Caleb Coombes, who joined CIA freshman year, said going to a private school has been a unique experience unlike any other school. His favorite class was outdoor education. At the end of the class all the students brought their guns and went to a shooting range and had a great time doing something they enjoy.
Coombes will work on a fishing boat in Bristol Bay this summer to make some money to take the process technology course at Kenai Peninsula College. His father David Coombes said before he leaves for work this summer, the two fly out Monday to the Lower 48 and go on two-week motorcycle trip.
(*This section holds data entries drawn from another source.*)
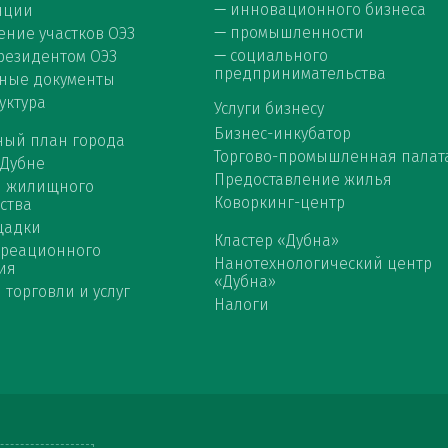
—
инновационного бизнеса
нции
—
промышленности
ние участков ОЭЗ
—
социального
 резидентом ОЭЗ
предпринимательства
ные документы
уктура
Услуги бизнесу
Бизнес-инкубатор
ный план города
Торгово-промышленная палат
 Дубне
Предоставление жилья
я жилищного
Коворкинг-центр
ства
щадки
Кластер «Дубна»
креационного
Нанотехнологический центр
ия
«Дубна»
 торговли и услуг
Налоги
“Even if he doesn’t make any money at all it will still be an adventure,” David Coombes said. “We will have some fun goofing around before he goes fishing.”
Seth Davey, who graduated Cum Laude, has enlisted in the National Guard and is going to boot camp in August. He has aspirations of joining the Army Special Forces and the ambition to go through the rigorous process to become a Navy SEAL.
“I come from a very patriotic family. Every guy in my family has served,” he said. “More than that it was my own decision. I could do a lot of things in my life but I felt (being a Navy SEAL) is one of the hardest things I could do. That’s just who I am.”
Timothy Hills said his favorite memory from CIA was having the opportunity to play the drums and getting to know Mr. “Mike” Lyons, the former band teacher who passed away in 2011. He performed a drum solo during the ceremony, which brought the graduating class to their feet. Hills plans to attend the University of Colorado, Colorado Springs and pursue a degree in mechanical or electrical engineering.
Caleb Lyons and Adam Uchtman, who both graduated Summa Cum Laude with a grade point average that exceeded 4.0, have both attended CIA since kindergarten. Lyons will attend KPC and would like to be an accountant, while Uchtman plans to study Electrical Engineering at LeTourneau University in Longview, Texas.
Four of the graduates played on the basketball team Uchtman, Lyons, Mylon Weems and Riley Solie. Weems, who was the last to receive his diploma, took a selfie photo on stage with his classmates in the background. He said he is planning on joining the Coast Guard.
Solie has joined the National Guard and will go to Fort Leonard Wood, Missouri for basic training in August.
Zachary Taplin received an athletic scholarship at Portland State for track and field and will continue competing in throwing events at the college level.
Courtney Snodgress plans to attend the University of Alaska Fairbanks to become a dental hygienist.
Erica McGahan, who attended CIA since preschool and graduated Magna Cum Laude, will attend KPC. Her goal is to pursue a business degree work and give back to the community.
Nicole Moffis, who played basketball her senior year plans to earn a business degree at KPC and will work over the summer to earn money.
“It’s a little nerve-wracking but we did it,” Moffis said. “Starting college this fall will be different but exciting to begin a new life chapter.”